Sunday, January 27, 2008

Health Care - First Do No Harm

The first question is do we in fact need to do anything? Over 17% of the US economy is devoted to health care. This is indeed a high percentage, and worse it is increasing. This is in direct contrast to other basic needs, such as food, for which the share of the economy has decreased over time.

Here is an article by Milton Friedman hits the nail on the head. The problem isn't that health care is insufficiently nationalized. Rather the opposite. About 50% of US health care costs are nationalized, either through tax benefits for employer provided health insurance or direct Medicare/Medicaid subsidies.

It is a fact that people spend their own money more wisely than other peoples' money. This is why free markets and private enterprise are more efficient that government redistribution of taxed income and assets. Why should health care be any different?

Once difference is that certain therapies are indeed very expensive (major surgery). But that doesn't mean everything should be paid by someone else.

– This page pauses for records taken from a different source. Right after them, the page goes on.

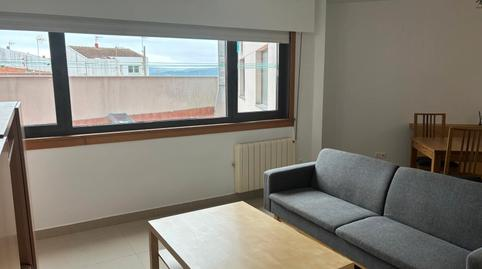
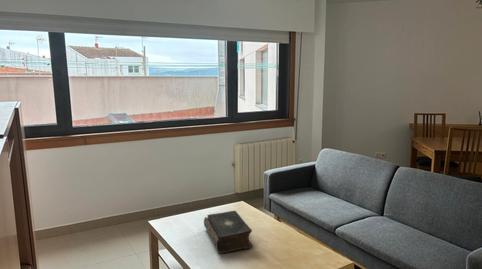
+ book [203,210,254,254]
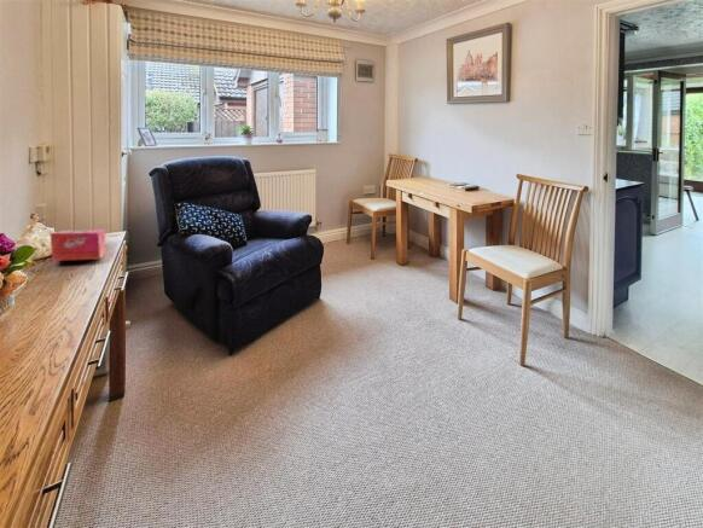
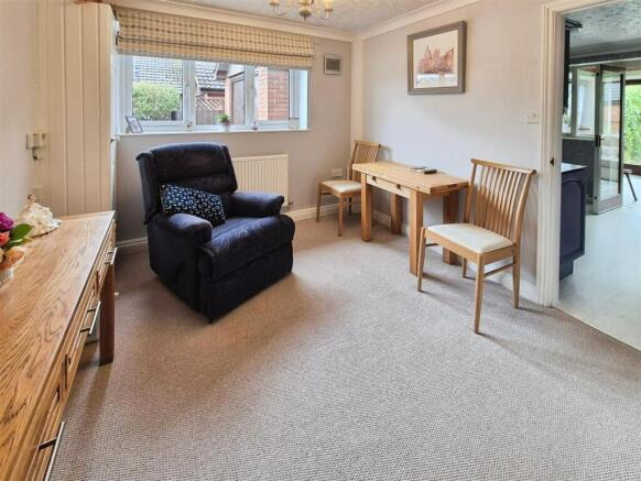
- tissue box [50,230,108,262]
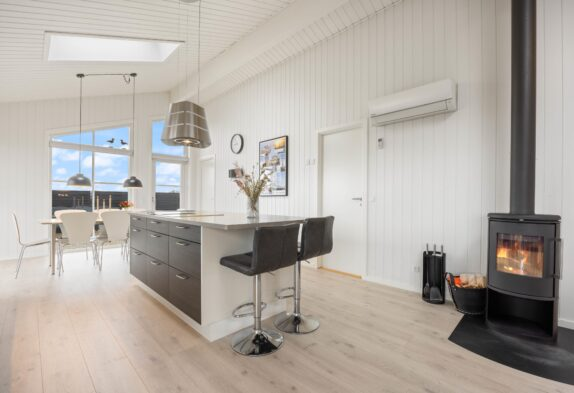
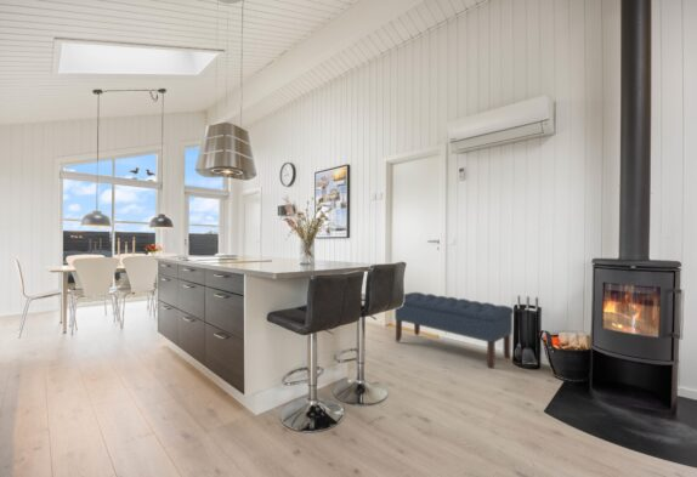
+ bench [393,291,515,370]
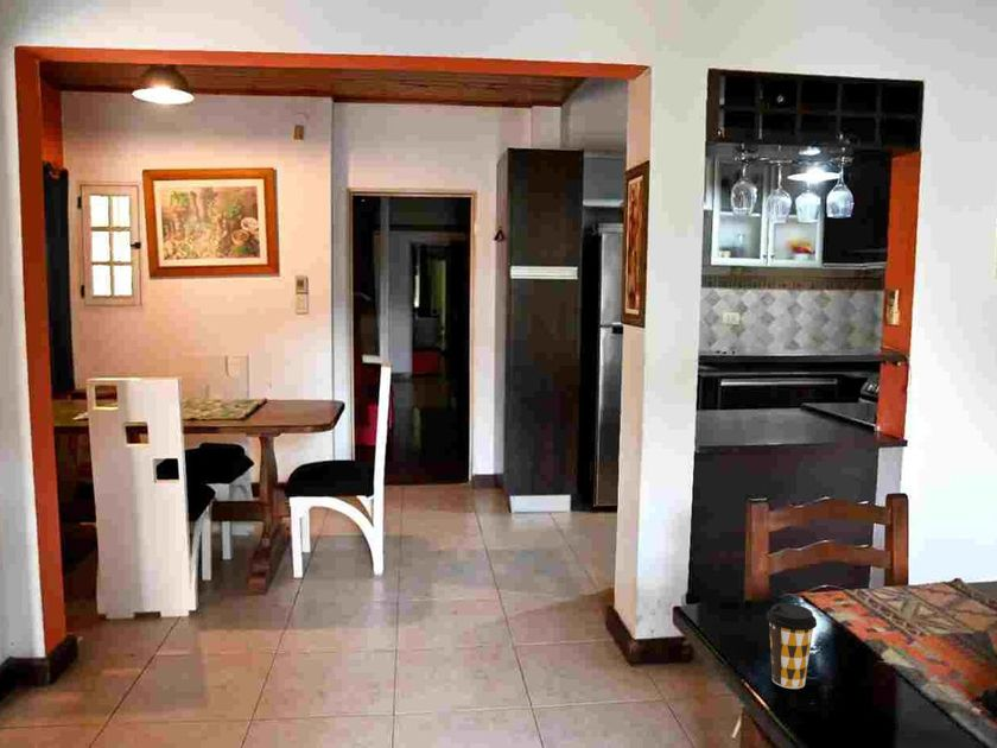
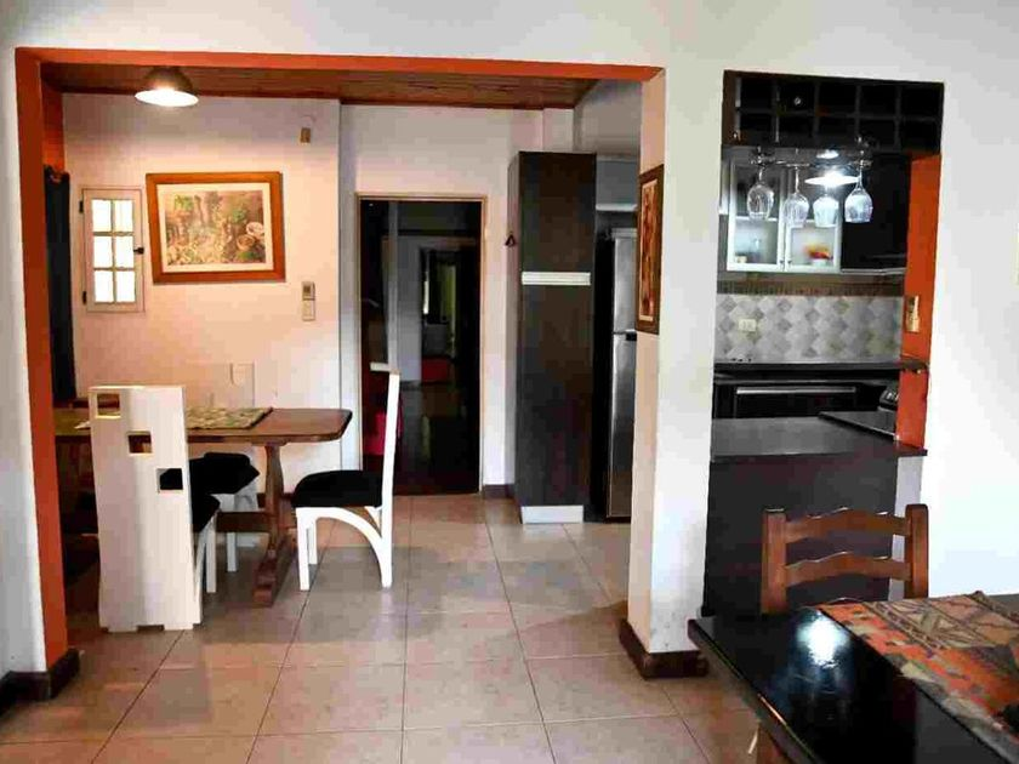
- coffee cup [766,602,818,690]
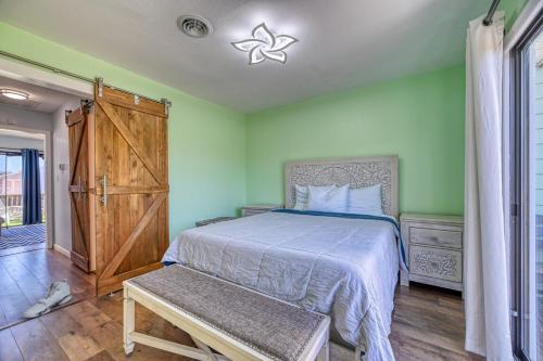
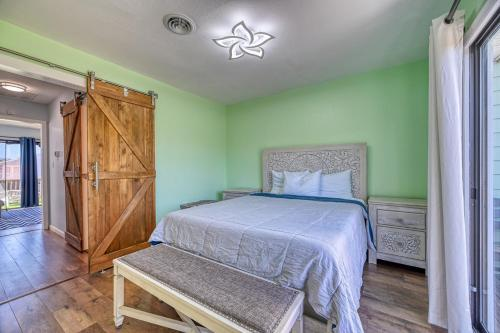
- sneaker [22,278,73,319]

Here's a simple analogy using auto insurance. First, everyone who drives in the US is required to have auto insurance. But this doesn't mean that the insurance also covers routing maintenance. It certainly doesn't cover the cost of gas or the car itself. It covers the consequences of accidents, which should be fairly rare. Could health insurance be treated similarly? In other words, you take care of yourself, through healthy lifestyle, regular check-ups, and the like that you pay for our of your own pocket. Insurance is limited to catastrophic events. For the elderly, perhaps more can be covered by insurance (certainly more would be needed) as a form of pension or social security.

But the bottom line, we all should take more responsibility for paying our own individual basic health care costs, just like we cover food, shelter, and clothing ourselves.

In my own experience, where I have attempted to pay for routine care myself when visiting the US, I am continually amazed at how difficult it is to pay cash. Unlike just about any other situation where payment is made for services, I often cannot pay on the spot. The last time I experienced something like that was in 1984, while shopping as a tourist in the Soviet Union (!)

If we can get the government out of health care, then the free market can drive efficiency and technological advancement that will reduce the cost of health care as a portion of the total economy.

This will make health care more widely available, even to the poorest in society. And it will do so permanently.

Nationalization of health insurance and health care, as proposed by Clinton, Obama, Edwards, et al, is exactly backwards.